Murray was born in Baltimore, MD, and was essentially orphaned at a young age. She was raised by her maternal grandparents in Durham, NC. At 16, she moved to New York City and attended Hunter College and graduated with a degree in English. 


In 1940, Murray sat in the whites-only section of a Virginia bus with her friend and was arrested for violating state segregation laws. This incident, and her involvement with the socialist Workers’ Defense League, led her to pursue a career as a civil rights lawyer. 

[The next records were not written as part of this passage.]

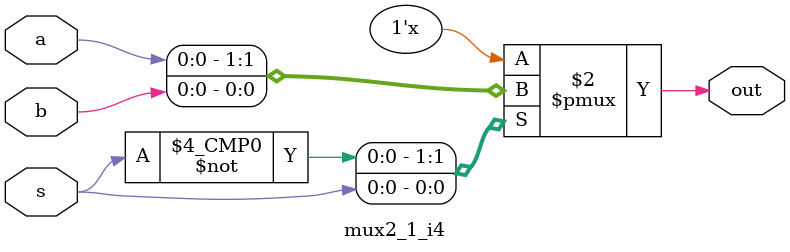
<source format=v>
module mux2_1_i4(output reg out, input wire a, b, s);
// mux con construcci�n always (procedural), las asignaciones deben ser a variables con estado ('out' ahora es tipo reg)
// en el caso de un modulo combinacional, se debe usar la asignaci�n procedural 'con bloqueo' que equivale al "=" de C  

always @(a or b or s) //alternativamente, always @(a, b, s) o always @* (autom�tico, considera todas las var)
                      //no hace falta begin...end porque el always contiene una sola sentencia, el case
  case (s)              
    0: out = a;
    1: out = b;
    default: out = 'bx; //desconocido en cualquier otro caso (x � z), no se especifica el tama�o en la cte, si 'out' fuera mayor
                        // de un bit, el bit m�s sigificativo si es x � z se extiende hasta completar el tama�o total
  endcase
  
endmodule

</source>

She attended Howard University, an HBCU, where she became aware of sexism and referred to it as “Jane Crow”, alluding to the Jim Crow laws that enforced racial segregation. Murray graduated first in her class but was denied the opportunity to do post-graduate work at Harvard because of her gender identity. 


In 1963, she became one of the first women to criticize the sexism of the civil rights movement. She wrote a letter to civil rights leaders, criticizing the March on Washington for not inviting women to make any major speeches or to be part of the delegation of leaders that went to the white house. 


In 1965, she became the first African American to receive a Doctor of Juridical Science from Yale Law School. She published a landmark article titled “Jane Crow and the Law: Sex Discrimination and Title VII.” 


As a lesbian in the 1930s and ’40s, she was hospitalized for psychiatric treatment twice due to the belief that homosexuality was an illness. 


Pauli Murray died of pancreatic cancer in 1985. In 2012, the General Convention of the Episcopal Church voted to honor her as one of its Holy Women, Holy Men. In 2015 the National Trust for Historic Preservation designated her childhood home as a National Treasure. 


Murray founded the National Organization for Women (NOW), hoping it would act as an NAACP for women.